Edifice.Meta.LoRA (Edifice v0.2.0)

Low-Rank Adaptation (LoRA) for parameter-efficient finetuning.

LoRA freezes the original model weights and injects trainable low-rank decomposition matrices into each layer. Instead of updating the full weight matrix W, LoRA learns a low-rank update:

output = Wx + (alpha/rank) * B(Ax)

where A is [input_size, rank] and B is [rank, output_size]. This reduces the number of trainable parameters by orders of magnitude while maintaining model quality.

Architecture

Input x [batch, input_size]
      |
      +---> W * x (frozen)          [batch, output_size]
      |           |
      +---> A * x [batch, rank]      |
            |                        |
            v                        |
      B * (A * x) [batch, output]    |
            |                        |
            v                        v
      (alpha/rank) * B(Ax)    +    W*x
            |
            v
      Output [batch, output_size]

Usage

# Standalone LoRA layer
lora = LoRA.build(input_size: 768, output_size: 768, rank: 8, alpha: 16.0)

# Wrap an existing dense layer with LoRA
original = Axon.dense(input, 768, name: "layer")
adapted = LoRA.wrap(input, original, rank: 8, alpha: 16.0, name: "lora_layer")

References

Hu et al., "LoRA: Low-Rank Adaptation of Large Language Models" (ICLR 2022)
https://arxiv.org/abs/2106.09685

Summary

Types

build_opt()

Options for build/1.

Functions

build(opts \\ [])

Build a standalone LoRA adapter layer.

lora_delta(input, output_size, opts \\ [])

Build a LoRA delta: the low-rank component (alpha/rank) * B(A(x)).

output_size(opts \\ [])

Get the output size of a LoRA layer.

wrap(input, original, opts \\ [])

Wrap an existing dense layer with a LoRA adapter.

Types

build_opt()

@type build_opt() ::
  {:alpha, float()}
  | {:input_size, pos_integer()}
  | {:output_size, pos_integer()}
  | {:rank, pos_integer()}

Options for build/1.

Functions

build(opts \\ [])

@spec build([build_opt()]) :: Axon.t()

Build a standalone LoRA adapter layer.

Computes (alpha/rank) * B(A(x)) where A down-projects to rank and B up-projects back to output_size.

Options

:input_size - Input dimension (required)
:output_size - Output dimension (required)
:rank - Low-rank dimension (default: 8)
:alpha - Scaling factor (default: 16.0)
:name - Layer name prefix (default: "lora")

Returns

An Axon model: [batch, input_size] -> [batch, output_size]

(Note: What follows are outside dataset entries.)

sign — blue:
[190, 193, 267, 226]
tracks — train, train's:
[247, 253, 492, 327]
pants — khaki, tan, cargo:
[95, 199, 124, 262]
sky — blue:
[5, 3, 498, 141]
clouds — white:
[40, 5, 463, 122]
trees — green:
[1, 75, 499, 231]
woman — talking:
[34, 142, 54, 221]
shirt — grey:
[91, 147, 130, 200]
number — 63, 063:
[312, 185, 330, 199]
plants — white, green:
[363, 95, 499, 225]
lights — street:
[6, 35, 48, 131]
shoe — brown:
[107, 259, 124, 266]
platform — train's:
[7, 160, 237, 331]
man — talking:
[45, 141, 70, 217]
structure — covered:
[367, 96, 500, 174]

lora_delta(input, output_size, opts \\ [])

@spec lora_delta(Axon.t(), pos_integer(), keyword()) :: Axon.t()

Build a LoRA delta: the low-rank component (alpha/rank) * B(A(x)).

Parameters

input - Axon input node
output_size - Target output dimension

Options

:rank - Low-rank dimension (default: 8)
:alpha - Scaling factor (default: 16.0)
:name - Layer name prefix

output_size(opts \\ [])

@spec output_size(keyword()) :: pos_integer()

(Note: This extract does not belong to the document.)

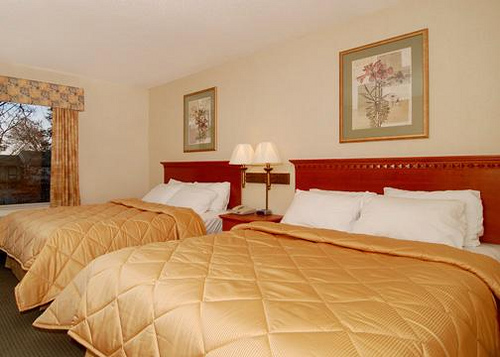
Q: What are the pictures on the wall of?
A: The pictures are of flowers.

Get the output size of a LoRA layer.

wrap(input, original, opts \\ [])

@spec wrap(Axon.t(), Axon.t(), keyword()) :: Axon.t()

Wrap an existing dense layer with a LoRA adapter.

The output is the sum of the original (frozen) layer output and the low-rank adaptation: original_output + (alpha/rank) * B(A(x)).

Parameters

input - The Axon input node that feeds the original layer
original - The original Axon dense layer output

Options

:rank - Low-rank dimension (default: 8)
:alpha - Scaling factor (default: 16.0)
:name - Layer name prefix (default: "lora")

Returns

An Axon node with the adapted output.